Nevertheless, the film shows both her struggles and triumphs as a rock star who is loved deeply in some circles and rejected in others. She is loved by the drag queens and loved by her fans. She is used by her entourage and rejected by members of the public. She wants to be loved by her hometown, to go home and give a great concert where the people who knew her growing up can see what she has become. And she wants to be loved by a man. A faithful man.
And here is where Bette Midler grabs the hearts of the viewers and sums up the human condition. She may as well have a sign on her body that reads, "Somebody love me!"
As the film progresses to where we expect it to go, Rydell brilliantly has her first step up on stage and sing a ballad the lyrics of which express precisely what she is going through at this moment. She is at her low point. Her people do not even know if she can perform. They want to take her to the hospital. But she grabs the mic, draws energy from the audience, and delivers again.
And in this moment, she gets what she needs. All these people love her.

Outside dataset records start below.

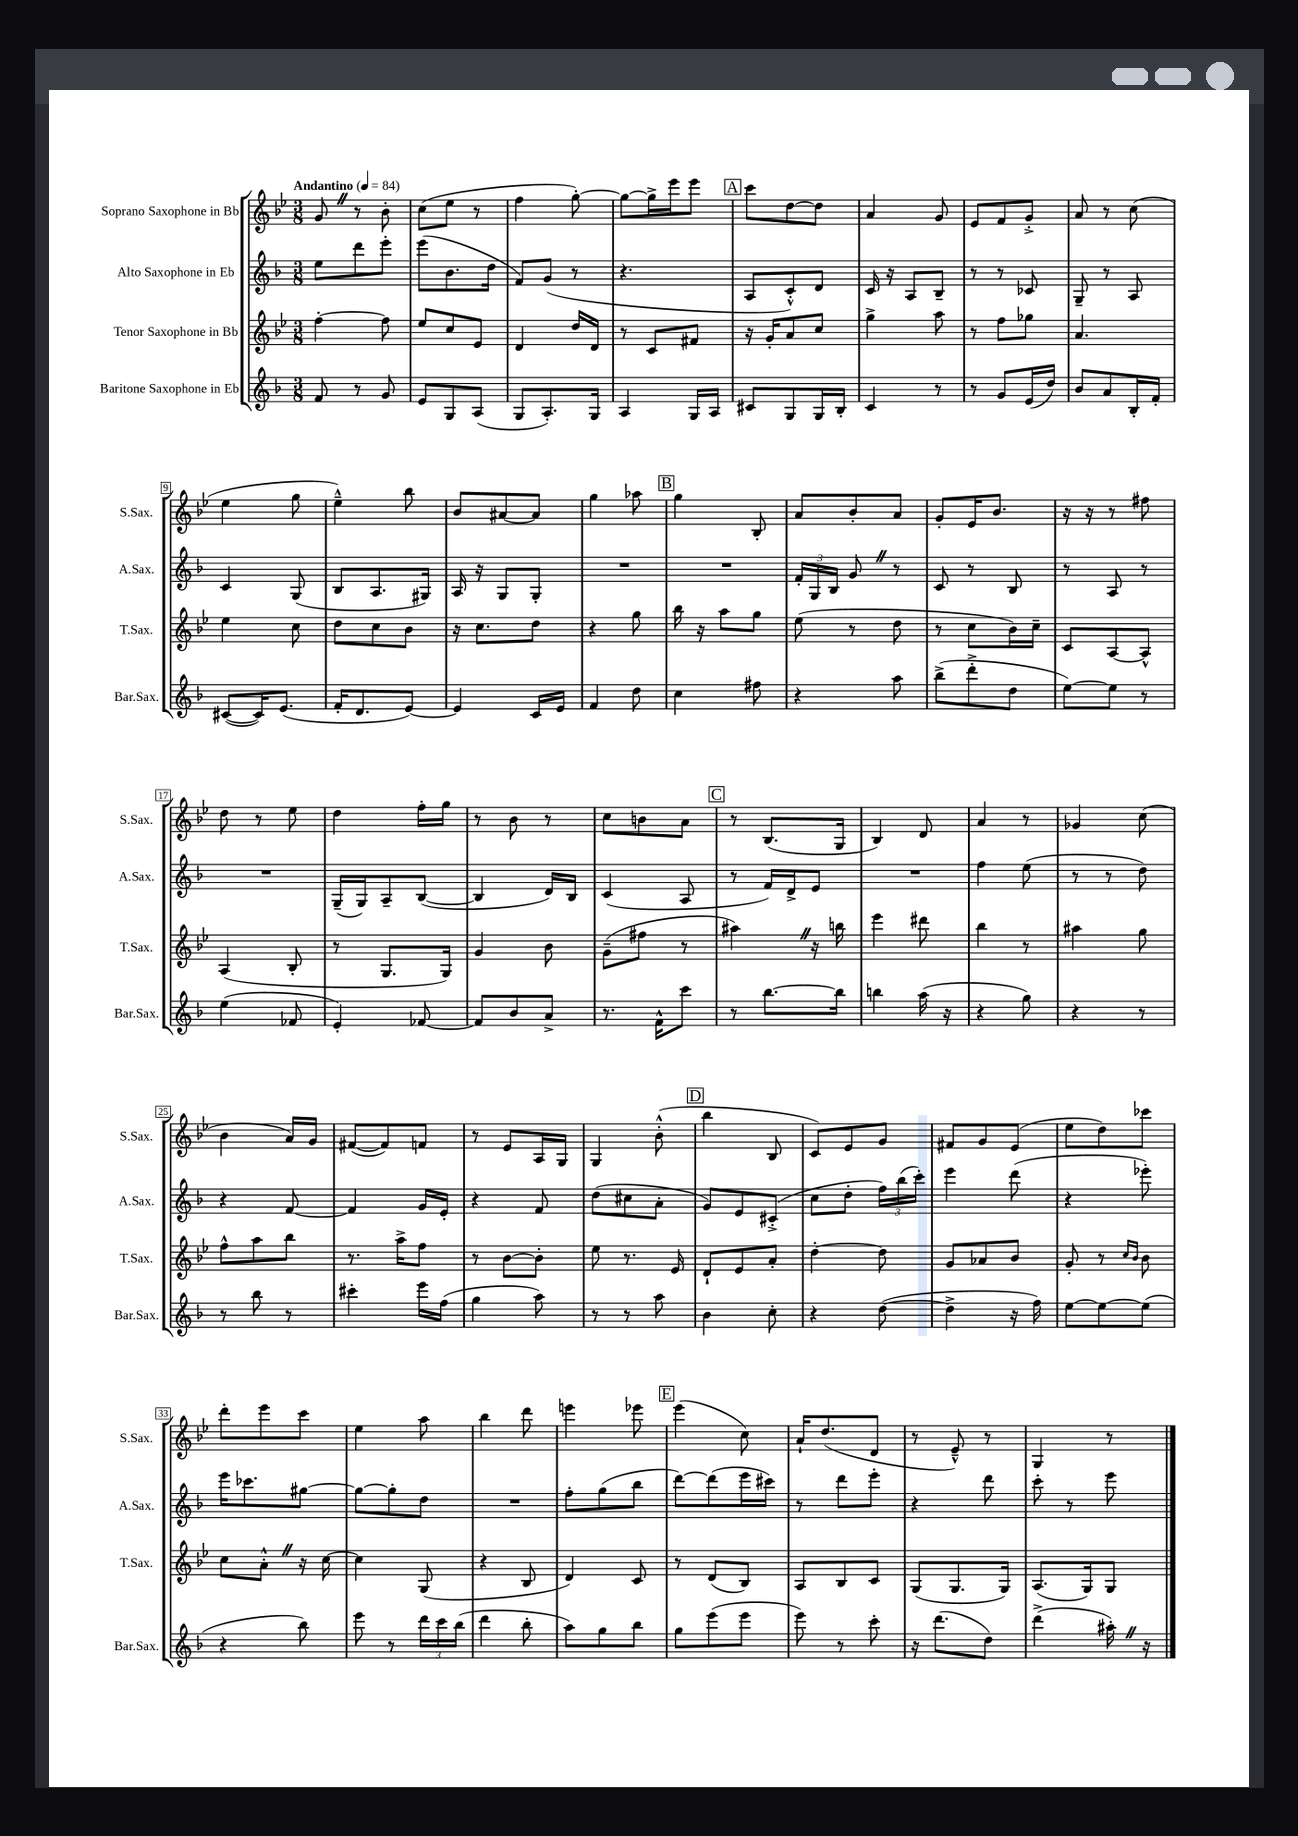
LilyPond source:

<<
\new StaffGroup <<
\new Staff = "s0" \with { instrumentName = "Soprano Saxophone in Bb" shortInstrumentName = "S.Sax." } {
    \clef treble \key bes \major \numericTimeSignature \time 3/8 \tempo "Andantino" 4 = 84
    \autoBeamOff g'8 \once \override BreathingSign.text = \markup { \musicglyph "scripts.caesura.straight" } \breathe r8 bes'8-. |
    c''8[( ees''8] r8 |
    f''4 g''8~-.) |
    g''8[~ g''16-> ees'''16 ees'''8] |
    \mark \markup { \box "A" } c'''8[ d''8~ d''8] |
    a'4 g'8 |
    ees'8[ f'8 g'8]-.-> |
    a'8 r8 c''8( |
    ees''4 g''8 |
    ees''4---^) bes''8 |
    bes'8[ ais'8~ ais'8] |
    g''4 aes''8 |
    \mark \markup { \box "B" } g''4 bes8-. |
    a'8[ bes'8-. a'8] |
    g'8[-. ees'16 bes'8.] |
    r16 r16 r8 fis''8 |
    d''8 r8 ees''8 |
    d''4 f''16[-. g''16] |
    r8 bes'8 r8 |
    c''8[ b'8 a'8] |
    \mark \markup { \box "C" } r8 bes8.[( g16] |
    bes4) d'8 |
    a'4 r8 |
    ges'4 c''8( |
    bes'4 a'16[) g'16] |
    fis'8[~( fis'8) f'8] |
    r8 ees'8[ a16 g16] |
    g4 bes'8-.-^( |
    \mark \markup { \box "D" } bes''4 bes8 |
    c'8[) ees'8 g'8] |
    fis'8[ g'8 ees'8]( |
    ees''8[ d''8) ces'''8] |
    d'''8[-. ees'''8 c'''8] |
    ees''4 a''8 |
    bes''4 d'''8 |
    e'''4 ees'''8 |
    \mark \markup { \box "E" } ees'''4( c''8) |
    a'16[-! d''8.( d'8] |
    r8 ees'8---^) r8 |
    g4 r8 \bar "|." |
}
\new Staff = "s1" \with { instrumentName = "Alto Saxophone in Eb" shortInstrumentName = "A.Sax." } {
    \clef treble \key f \major \numericTimeSignature \time 3/8
    \autoBeamOff e''8[ d'''8 e'''8]-. |
    e'''8[( bes'8. d''16] |
    f'8[) g'8]( r8 |
    r4. |
    \mark \markup { \box "A" } a8[ c'8-.-^) d'8] |
    c'16 r16 a8[ bes8]-- |
    r8 r8 ces'8 |
    g8-- r8 a8 |
    c'4 g8( |
    bes8[ a8. gis16]) |
    a16 r16 g8[ g8]-. |
    R4. |
    \mark \markup { \box "B" } R4. |
    \tuplet 3/2 { f'16[-. g16 bes16] } g'8 \once \override BreathingSign.text = \markup { \musicglyph "scripts.caesura.straight" } \breathe r8 |
    c'8 r8 bes8 |
    r8 a8 r8 |
    R4. |
    g16[--( g16) a8-- bes8]~( |
    bes4 d'16[) bes16] |
    c'4( a8 |
    \mark \markup { \box "C" } r8 f'16[) d'16-> e'8] |
    R4. |
    f''4 e''8( |
    r8 r8 d''8) |
    r4 f'8~ |
    f'4 g'16[ e'16]-. |
    r4 f'8 |
    d''8[( cis''8 a'8]-. |
    \mark \markup { \box "D" } g'8[) e'8 cis'8]-.->( |
    c''8[ d''8]-. \tuplet 3/2 { f''16[) bes''16( c'''16]-.) } |
    e'''4 d'''8( |
    r4 ees'''8-.) |
    e'''16[ ces'''8. gis''8]~ |
    gis''8[~ gis''8-. d''8] |
    R4. |
    f''8[-. g''8( bes''8] |
    \mark \markup { \box "E" } d'''8[~) d'''8( e'''16 cis'''16]) |
    r8 d'''8[ e'''8]-. |
    r4 d'''8 |
    c'''8-. r8 e'''8 \bar "|." |
}
\new Staff = "s2" \with { instrumentName = "Tenor Saxophone in Bb" shortInstrumentName = "T.Sax." } {
    \clef treble \key bes \major \numericTimeSignature \time 3/8
    \autoBeamOff f''4~-. f''8 |
    ees''8[ c''8 ees'8] |
    d'4 d''16[ d'16] |
    r8 c'8[ fis'8] |
    \mark \markup { \box "A" } r16 g'16[-. a'8 c''8] |
    g''4-> a''8 |
    r8 f''8[ ges''8] |
    a'4. |
    ees''4 c''8 |
    d''8[ c''8 bes'8] |
    r16 c''8.[ d''8] |
    r4 g''8 |
    \mark \markup { \box "B" } bes''16 r16 a''8[ g''8] |
    ees''8( r8 d''8 |
    r8 c''8[ bes'16) c''16]-- |
    c'8[ a8~ a8]-^ |
    a4( bes8-. |
    r8 g8.[ g16]) |
    g'4 bes'8 |
    g'8[--( fis''8] r8 |
    \mark \markup { \box "C" } ais''4) \once \override BreathingSign.text = \markup { \musicglyph "scripts.caesura.straight" } \breathe r16 b''16 |
    ees'''4 dis'''8 |
    bes''4 r8 |
    ais''4 g''8 |
    f''8[-^ a''8 bes''8] |
    r8. a''16[-> f''8] |
    r8 bes'8[~ bes'8]-. |
    ees''8 r8. ees'16 |
    \mark \markup { \box "D" } d'8[-! ees'8 a'8]-. |
    d''4~-. d''8 |
    g'8[ aes'8 bes'8] |
    g'8-. r8 \grace { c''16[ bes'16] } bes'8 |
    c''8[ a'8]-.-^ \once \override BreathingSign.text = \markup { \musicglyph "scripts.caesura.straight" } \breathe r16 c''16~ |
    c''4 g8( |
    r4 bes8 |
    d'4) c'8 |
    \mark \markup { \box "E" } r8 d'8[( bes8]) |
    a8[ bes8 c'8] |
    g8[( g8. g16]) |
    a8.[( g16) g8] \bar "|." |
}
\new Staff = "s3" \with { instrumentName = "Baritone Saxophone in Eb" shortInstrumentName = "Bar.Sax." } {
    \clef treble \key f \major \numericTimeSignature \time 3/8
    \autoBeamOff f'8 r8 g'8 |
    e'8[ g8 a8]( |
    g8[ a8.-.) g16] |
    a4 g16[ a16] |
    \mark \markup { \box "A" } cis'8[ g8 g16 bes16]-. |
    c'4 r8 |
    r8 g'8[ e'16( d''16]) |
    bes'8[ a'8 bes16-. f'16]-. |
    cis'8[~( cis'16) e'8.]( |
    f'16[-. d'8. e'8]~) |
    e'4 c'16[ e'16] |
    f'4 d''8 |
    \mark \markup { \box "B" } c''4 fis''8 |
    r4 a''8 |
    bes''8[->( d'''8-.-> d''8] |
    e''8[~) e''8] r8 |
    e''4( fes'8 |
    e'4-.) fes'8~ |
    fes'8[ bes'8 a'8]-> |
    r8. f'16[-^ c'''8] |
    \mark \markup { \box "C" } r8 bes''8.[~ bes''16] |
    b''4 a''16( r16 |
    r4 g''8) |
    r4 r8 |
    r8 bes''8 r8 |
    cis'''4-. e'''16[ f''16]( |
    g''4 a''8) |
    r8 r8 a''8 |
    \mark \markup { \box "D" } bes'4 c''8-. |
    r4 d''8~( |
    d''4-> r16 f''16) |
    e''8[~ e''8~ e''8]( |
    r4 bes''8) |
    e'''8 r8 \tuplet 3/2 { d'''16[ c'''16 bes''16]( } |
    d'''4 bes''8-. |
    a''8[) g''8 bes''8] |
    \mark \markup { \box "E" } g''8[ e'''8( e'''8] |
    e'''8) r8 c'''8-. |
    r16 d'''8.[( d''8]) |
    d'''4->( ais''16-.) \once \override BreathingSign.text = \markup { \musicglyph "scripts.caesura.straight" } \breathe r16 \bar "|." |
}
>>
>>
\layout { \context { \Score \override BarNumber.stencil = #(make-stencil-boxer 0.1 0.3 ly:text-interface::print) } }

All these people love her.
When the movie ended the way I expected, I first wished they had come up with something else. Then I discovered that it was inspired by real life. By a real person.
Janis Joplin.
And Paul Rothchild was there for both. Rothchild produced Janis Joplin and he produced this movie's music and soundtrack. Janis Joplin was Pearl and Bette Midler was The Rose, and Rothchild produced both albums.
Bette Midler plays every color on the palette. She lives a life in a day, a dozen lives in one lifetime. And has the energy of ten thousand suns.
Then there is that quiet phone call from the phone booth to her parents.
In the end she is the lost and lonely little girl.
Who wants to be loved.
This is one of the finest performances I have seen.